Various radiological classifications of otosclerosis have been proposed, among these we include:
Symons CT classification
• Grade 1: only fenestral otosclerotic foci
• Grade 2: Patchy cochlear otosclerosis with or without fenestral involvement
• 2A: otosclerotic foci at the basal turn
• 2B: otosclerotic foci around the lateral faces of the basal, middle, and apical cochlea
• Grade 3: Diffuse and confluent cochlear involvement, with or without fenestral involvement.
Rotteveel CT classification
• Type 1: only fenestral otosclerotic foci
• Type 2: retro fenestral disease, with or without fenestral involvement
• 2A: “double ring” effect
• 2B: restricted basal turn
• 2C: “double ring” effect and restricted basal turn
• Type 3: severe retrofenestral involvement, with unrecognizable otic capsule, with or without fenestral involvement.
Villon CT classification
• Type 1: involvement of the plantar plaque which is thickened (> 0.6 mm) and hypodense
• (1A), or with anterior fenestral hypodensity ≤ 1 mm (1 B)
• Type 2: anterior fenestral hypodensity> 1 mm without involvement of otosclerotic foci of the cochlear endosteum
• Type 3: anterior fenestral hypodensity> 1 mm with involvement of otosclerotic foci of the cochlear endosteum
• Type 4: anterior labyrinthine hypodensity, with foci around the cochlea
• (4A), or posterior hypodensity with localized foci in the semicircular canals or in the vestibule (4B).
The CT findings seem to have a good correlation with the audiometric evaluation of the condition, where in fact the clinical condition correlates with worsening progress, and with prognosis and post-surgical evaluation, although it is more extended towards the cochlea. Likewise, an involvement of the oval window would determine a not exactly favourable outcome of the stapedotomy.
The impedance test is based on the evaluation of tympanometry and endotympanic reflexes.
Of some usefulness in our experience, especially for differential diagnostic purposes and for the therapeutic choice, which is purely surgical based on stapedotomy, is the performance of Acoustic Evoked Potentials or ABR VIII pair of cranial nerves, which allow us to evaluate the state of health of the acoustic nerves, and therefore their functionality.
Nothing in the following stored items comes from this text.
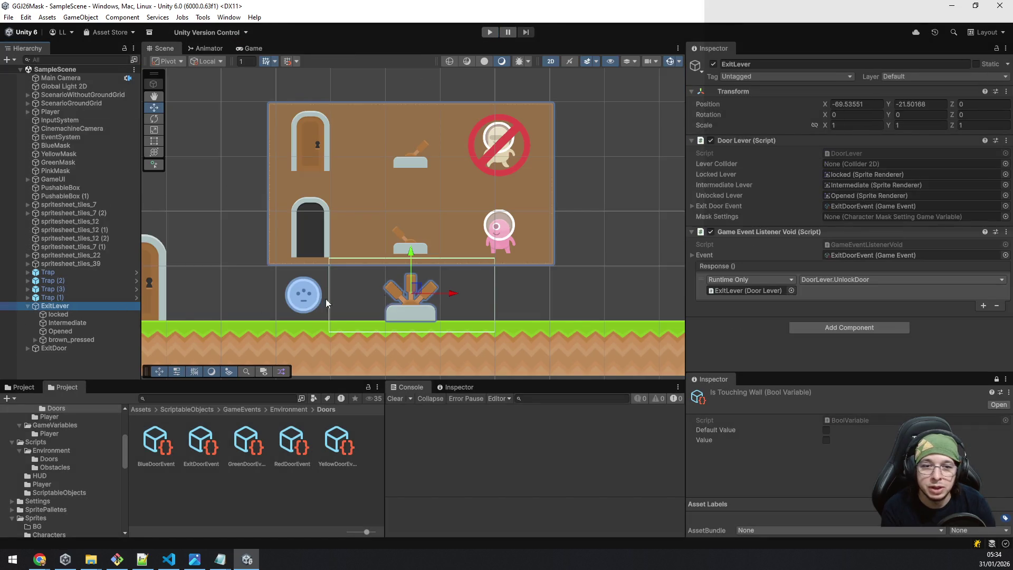
left_click(838, 327)
type("boxco")
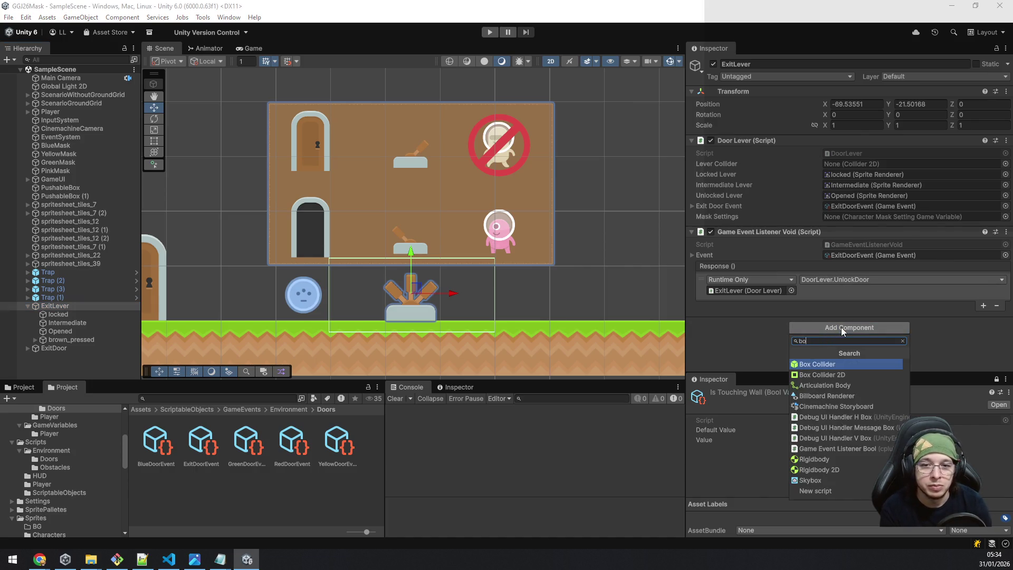
key("Down")
key("Return")
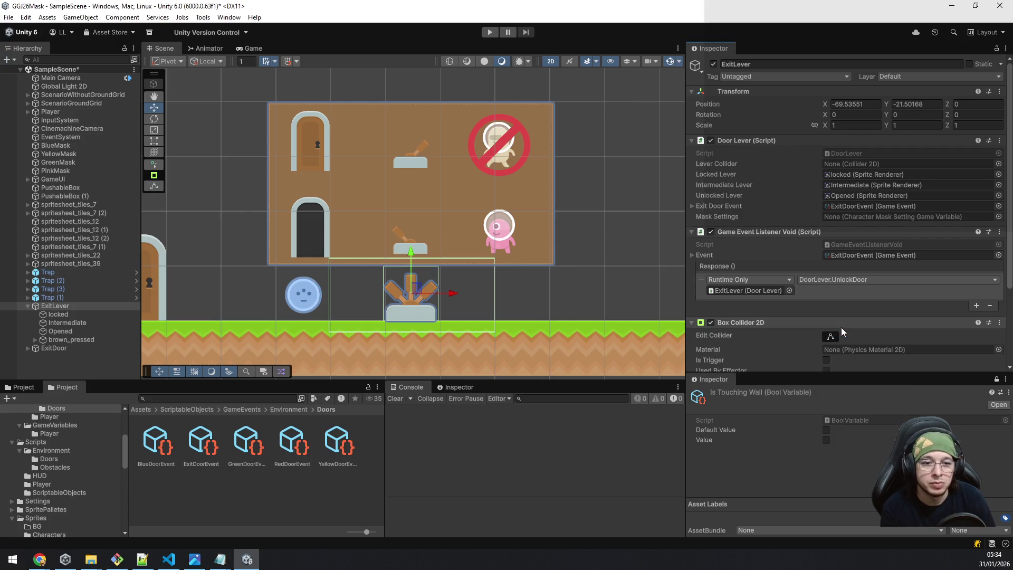
left_click(827, 360)
left_click_drag(812, 321, 857, 164)
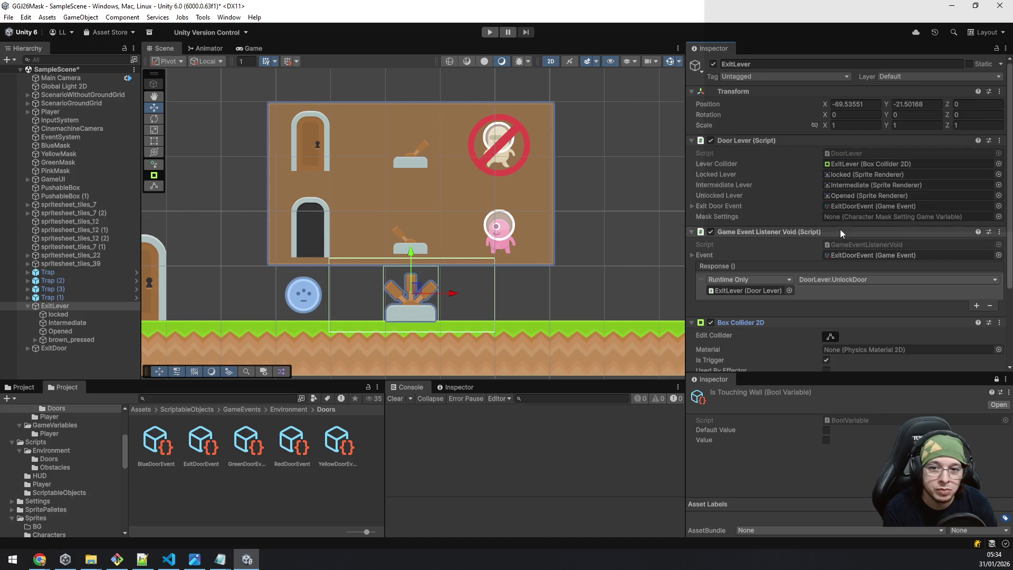
Step: Review ExitLever's components and start a new playtest
scroll(840, 229, "down", 2)
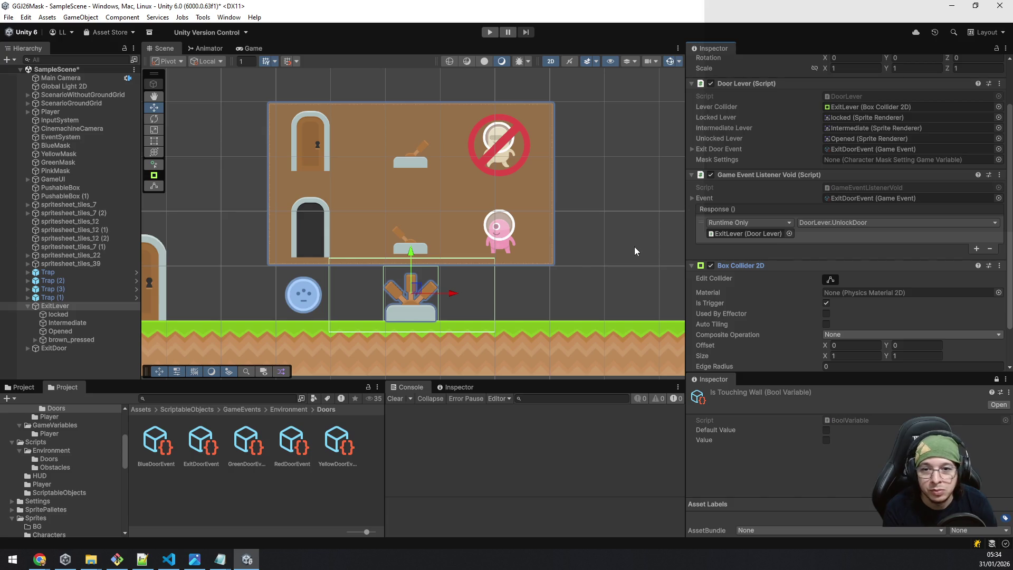
scroll(771, 283, "down", 2)
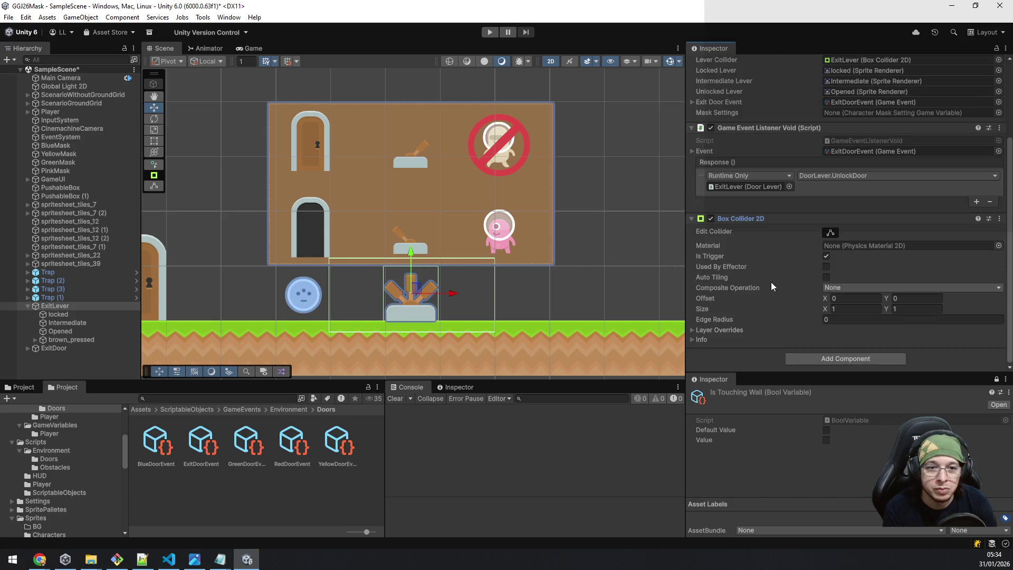
scroll(774, 275, "up", 4)
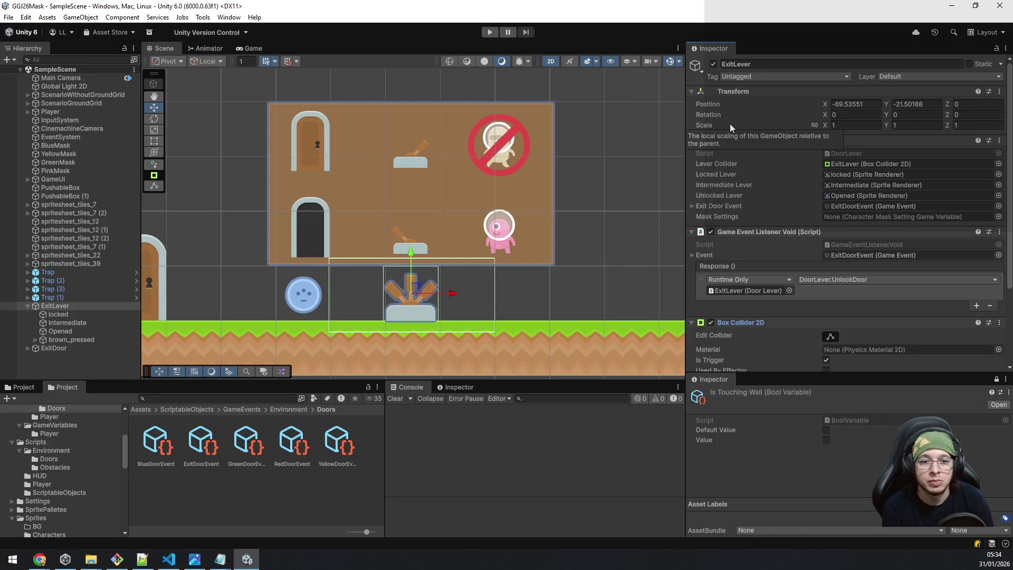
left_click(490, 33)
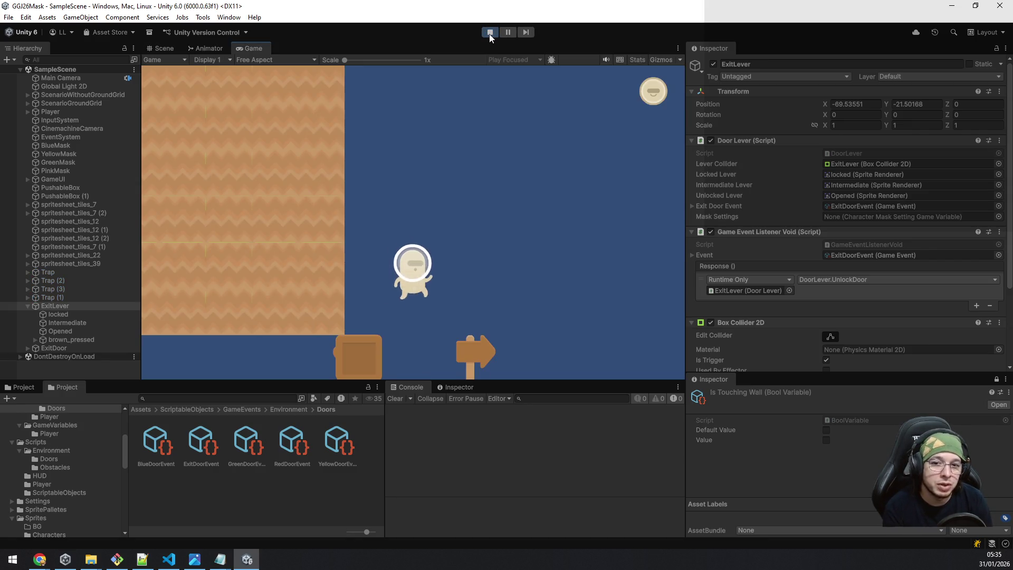
Step: Run and jump right through the level, collecting the green and yellow masks
key("d")
key("space")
The stapedotomy involves the replacement of the stape, a bone component of the ossicular chain involved in the transmission of hearing and consisting of stape, incus and malleus, with a micro prosthesis. A possible complication of the surgery is the onset of a post-operative vertiginous syndrome. Such surgery, although performed to the best of subjective surgical skills and surgical technique, might be burdened by a deterioration of hearing in a small percentage of patients, which varies according to different experiences and schools, between 3 and 7% of cases.
Nevertheless, in which cases is stapedotomy indicated? Surgery is generally used to reduce hearing to at least 30-40 dB. If otosclerosis turns out to be cochlear, stapedotomy will not be indicated.
A non-minor detail is the fact that the evaluation of the transmission of sound by the ossicular chain is frequently intraoperative.
Medical therapy, on the other hand, is based on the intake of sodium fluoride, which is aimed above all at maintaining the clinical condition detected, especially in cases of cochlear otosclerosis where it is not possible to proceed with the surgical solution.